(Work order) Take the entries below and print only the lines from the one with "OFFICE OF ENERGY" through the one with "GRANTS AND AIDS - FIXED CAPITAL", exactly as they stand, both ends included.

Stored data entries:
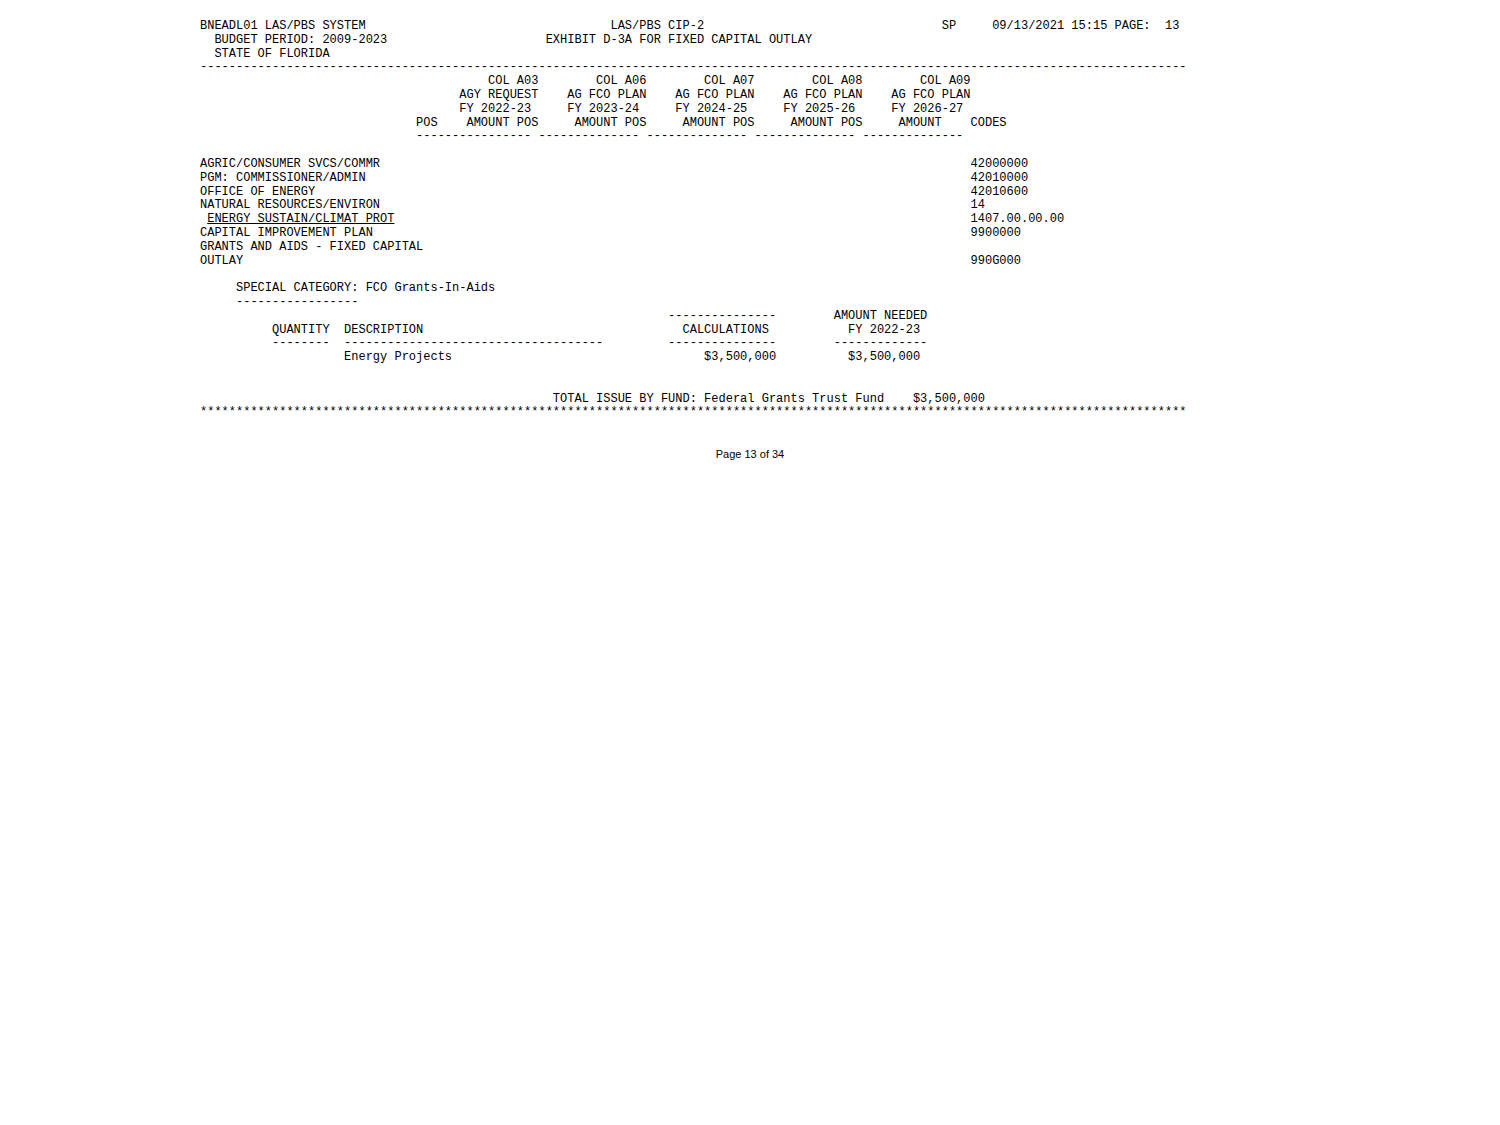BNEADL01 LAS/PBS SYSTEM                                  LAS/PBS CIP-2                                 SP     09/13/2021 15:15 PAGE:  13
  BUDGET PERIOD: 2009-2023                      EXHIBIT D-3A FOR FIXED CAPITAL OUTLAY
  STATE OF FLORIDA
-----------------------------------------------------------------------------------------------------------------------------------------
                                        COL A03        COL A06        COL A07        COL A08        COL A09
                                    AGY REQUEST    AG FCO PLAN    AG FCO PLAN    AG FCO PLAN    AG FCO PLAN
                                    FY 2022-23     FY 2023-24     FY 2024-25     FY 2025-26     FY 2026-27
                              POS    AMOUNT POS     AMOUNT POS     AMOUNT POS     AMOUNT POS     AMOUNT    CODES
                              ---------------- -------------- -------------- -------------- --------------

AGRIC/CONSUMER SVCS/COMMR                                                                                  42000000
PGM: COMMISSIONER/ADMIN                                                                                    42010000
OFFICE OF ENERGY                                                                                           42010600
NATURAL RESOURCES/ENVIRON                                                                                  14
 ENERGY SUSTAIN/CLIMAT PROT                                                                                1407.00.00.00
CAPITAL IMPROVEMENT PLAN                                                                                   9900000
GRANTS AND AIDS - FIXED CAPITAL
OUTLAY                                                                                                     990G000

     SPECIAL CATEGORY: FCO Grants-In-Aids
     -----------------
                                                                 ---------------        AMOUNT NEEDED
          QUANTITY  DESCRIPTION                                    CALCULATIONS           FY 2022-23
          --------  ------------------------------------         ---------------        -------------
                    Energy Projects                                   $3,500,000          $3,500,000


                                                 TOTAL ISSUE BY FUND: Federal Grants Trust Fund    $3,500,000
*****************************************************************************************************************************************
Page 13 of 34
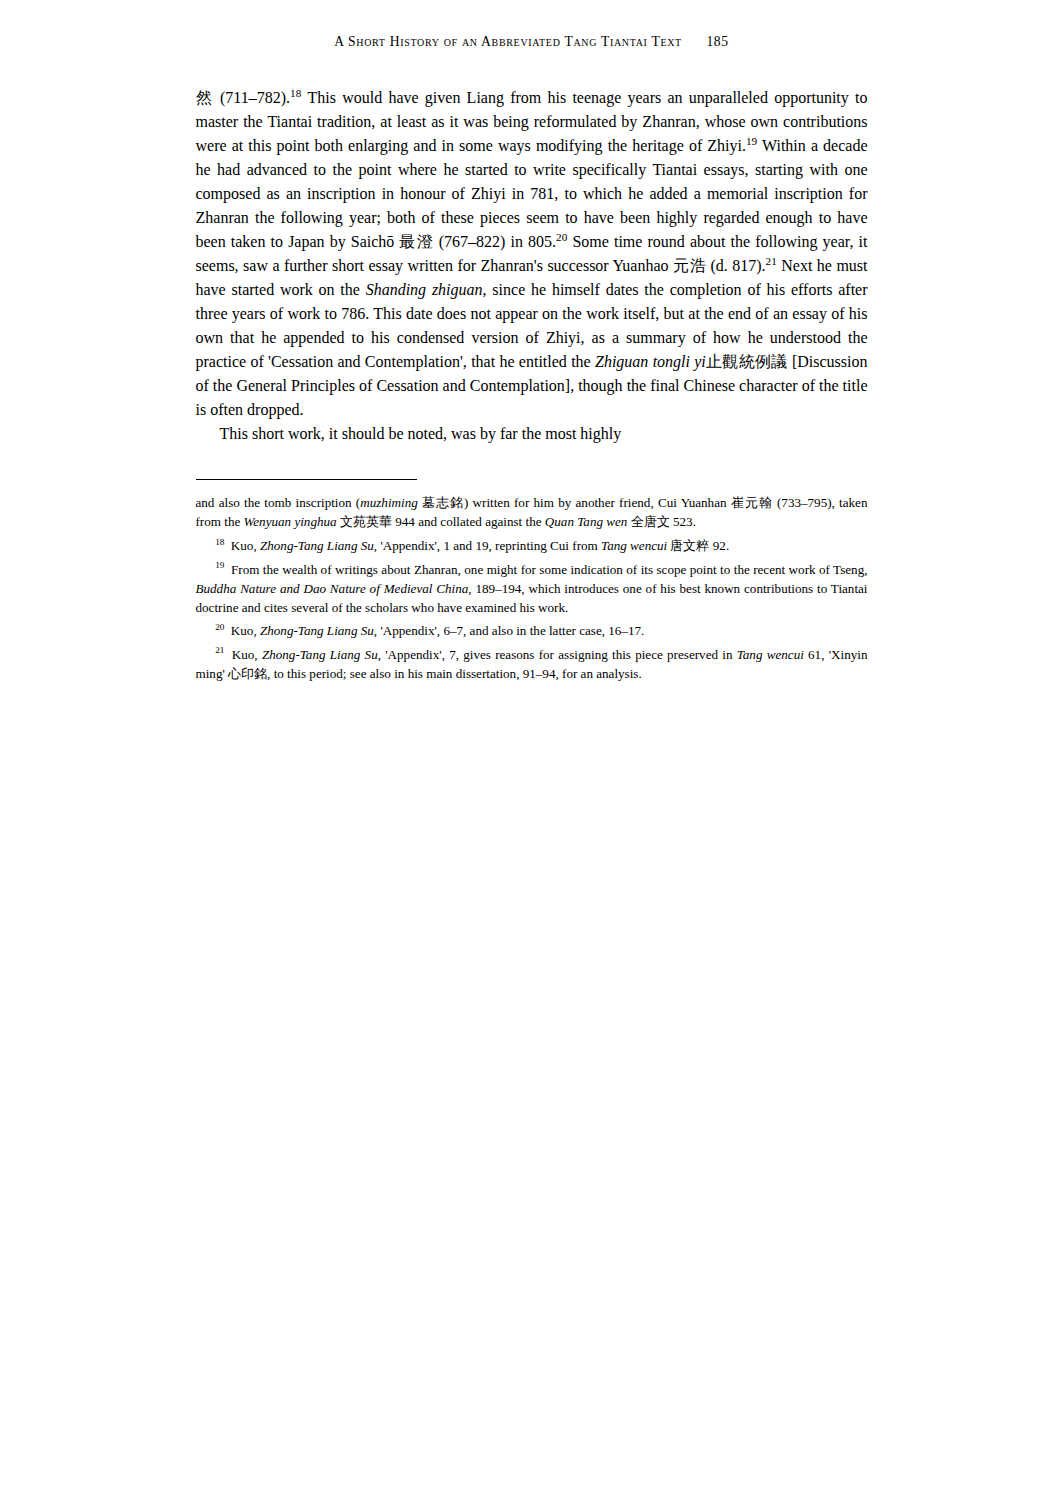A Short History of an Abbreviated Tang Tiantai Text 185
然 (711–782).18 This would have given Liang from his teenage years an unparalleled opportunity to master the Tiantai tradition, at least as it was being reformulated by Zhanran, whose own contributions were at this point both enlarging and in some ways modifying the heritage of Zhiyi.19 Within a decade he had advanced to the point where he started to write specifically Tiantai essays, starting with one composed as an inscription in honour of Zhiyi in 781, to which he added a memorial inscription for Zhanran the following year; both of these pieces seem to have been highly regarded enough to have been taken to Japan by Saichō 最澄 (767–822) in 805.20 Some time round about the following year, it seems, saw a further short essay written for Zhanran's successor Yuanhao 元浩 (d. 817).21 Next he must have started work on the Shanding zhiguan, since he himself dates the completion of his efforts after three years of work to 786. This date does not appear on the work itself, but at the end of an essay of his own that he appended to his condensed version of Zhiyi, as a summary of how he understood the practice of 'Cessation and Contemplation', that he entitled the Zhiguan tongli yi止觀統例議 [Discussion of the General Principles of Cessation and Contemplation], though the final Chinese character of the title is often dropped.
This short work, it should be noted, was by far the most highly
and also the tomb inscription (muzhiming 墓志銘) written for him by another friend, Cui Yuanhan 崔元翰 (733–795), taken from the Wenyuan yinghua 文苑英華 944 and collated against the Quan Tang wen 全唐文 523.
18 Kuo, Zhong-Tang Liang Su, 'Appendix', 1 and 19, reprinting Cui from Tang wencui 唐文粹 92.
19 From the wealth of writings about Zhanran, one might for some indication of its scope point to the recent work of Tseng, Buddha Nature and Dao Nature of Medieval China, 189–194, which introduces one of his best known contributions to Tiantai doctrine and cites several of the scholars who have examined his work.
20 Kuo, Zhong-Tang Liang Su, 'Appendix', 6–7, and also in the latter case, 16–17.
21 Kuo, Zhong-Tang Liang Su, 'Appendix', 7, gives reasons for assigning this piece preserved in Tang wencui 61, 'Xinyin ming' 心印銘, to this period; see also in his main dissertation, 91–94, for an analysis.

(Result of the task)
OFFICE OF ENERGY                                                                                           42010600
NATURAL RESOURCES/ENVIRON                                                                                  14
 ENERGY SUSTAIN/CLIMAT PROT                                                                                1407.00.00.00
CAPITAL IMPROVEMENT PLAN                                                                                   9900000
GRANTS AND AIDS - FIXED CAPITAL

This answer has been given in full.